The Primary condition of 182 days for determining Residential Status has been changed to 120 days in the Union Budget 2020. This change would mean that Indian nationals Residing outside India will be deemed a Resident of India — if they stayed 120 days in a financial year.
Following this revision, the number of people who qualify for being a Resident of India will increase. Subsequently, Tax Revenue will increase.
Change for RNOR
Along with Government tightening the grip on Residential Status Criteria, it also gave a breather to some ‘genuine cases’.
Earlier to be an RNOR (Resident but Not Ordinary Resident) of India, one had to be a Resident for 2 out of 10 Previous Years and had to be in India not more than 729 days in all these years.
In Finance Bil 2020, the requirement of being a Resident was increased to 4 out of 10 Previous Year. So people who genuinely visit the country on personal visits like meeting family, or vacations — should not worry.
New Clause added to Section 6 IA
Any Indian Citizen will be deemed as a Resident of India if he/she isn’t a Resident in any other country.
Now, Indian Citizens that managed to evade taxes on Foreign Income — since they were not a Resident of any country — will be deemed as a Resident of India. They will now be liable to pay tax in India.
Another key change announced that if an Individual is a Deemed Resident of India, he/she will be required to disclose information of all the Assets and Finances in a foreign land. Individuals failing to do so will be listed under the Black Money Act. This change is expected to help curb the outflow of unregistered Income outside India.
Changes on similar lines have been made in the US. For instance: Tech Giant Apple Inc avoided paying taxes in the US, as their establishments were in countries with zero tax or very less tax. The US Finance Department couldn’t allow to forgo such tax revenue and introduced an amended law. (obviously duh…)
Introduction of the new clause under Section 6 IA created a lot of panic among expatriates living abroad. But there isn’t anything to worry about as India has a Double Taxation Avoidance Agreement (DTAA) with most countries.
- Fatema is a Resident of the USA and India and has an Economic Interest in the US, but also enjoys Income from shares (LTCG) in India. In that case, She will need to pay tax on LTCG in India. She can get a rebate for the same amount when she files her return in the US. Adding on, any income she earned in the US will not be taxed in India as per the DTAA.
- The second Scenario, If her permanent home is in the US, then Fatema will be only liable to pay taxes there. But in case Fatema is having a permanent home in both the countries, Tax will be deducted in the country where she has Economic Interest.

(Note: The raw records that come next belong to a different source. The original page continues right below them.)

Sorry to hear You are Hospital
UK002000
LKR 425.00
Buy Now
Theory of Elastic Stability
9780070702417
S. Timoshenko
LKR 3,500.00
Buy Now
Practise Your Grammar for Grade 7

Dividend Distribution Tax (DDT) for NRIs
Up to FY 19–20, DDT was deducted by the companies on dividend paid to its shareholders. In the Finance Bill, FM Nirmala Sitharaman abolished DDT paid by the companies. The Dividend is not taxable in the hands of the shareholders. However, companies will deduct TDS on dividend distributed.
As the old saying goes, “One never forgets one’s roots” many Indians living overseas hold shares of Indian Companies. Since there is no DDT, TDS will be applicable to Investors. TDS will be deducted u/s 195 in the case of NRI shareholders and dividend income will be taxed at slab rates.

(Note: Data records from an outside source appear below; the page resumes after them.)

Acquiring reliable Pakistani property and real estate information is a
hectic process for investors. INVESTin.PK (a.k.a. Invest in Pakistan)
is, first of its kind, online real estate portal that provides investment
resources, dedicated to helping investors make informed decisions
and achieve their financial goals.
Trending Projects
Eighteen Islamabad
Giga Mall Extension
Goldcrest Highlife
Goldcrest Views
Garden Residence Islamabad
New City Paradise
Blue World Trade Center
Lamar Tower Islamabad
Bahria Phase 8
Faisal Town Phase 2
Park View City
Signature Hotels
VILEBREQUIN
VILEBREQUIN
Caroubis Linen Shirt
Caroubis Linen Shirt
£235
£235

NRI’s can claim a refund of deducted TDS by filing ITR. With this change, the Income Tax Department is expecting an increase in the number of foreign investors. Hence, reviving the slow Investment rates in the country.
Refer to the image below for further clarity…
To wrap up, it looks like FinMin has had her patience tested with Individuals who dodged paying taxes. With these changes, she has made it clear that the Indian Government will not allow Residents to run loose. While she tried to make sure that no one is treated unfairly or pays double taxes. We feel that these changes will help to limit the outflow of unregistered Income and help to curate it for the greater good.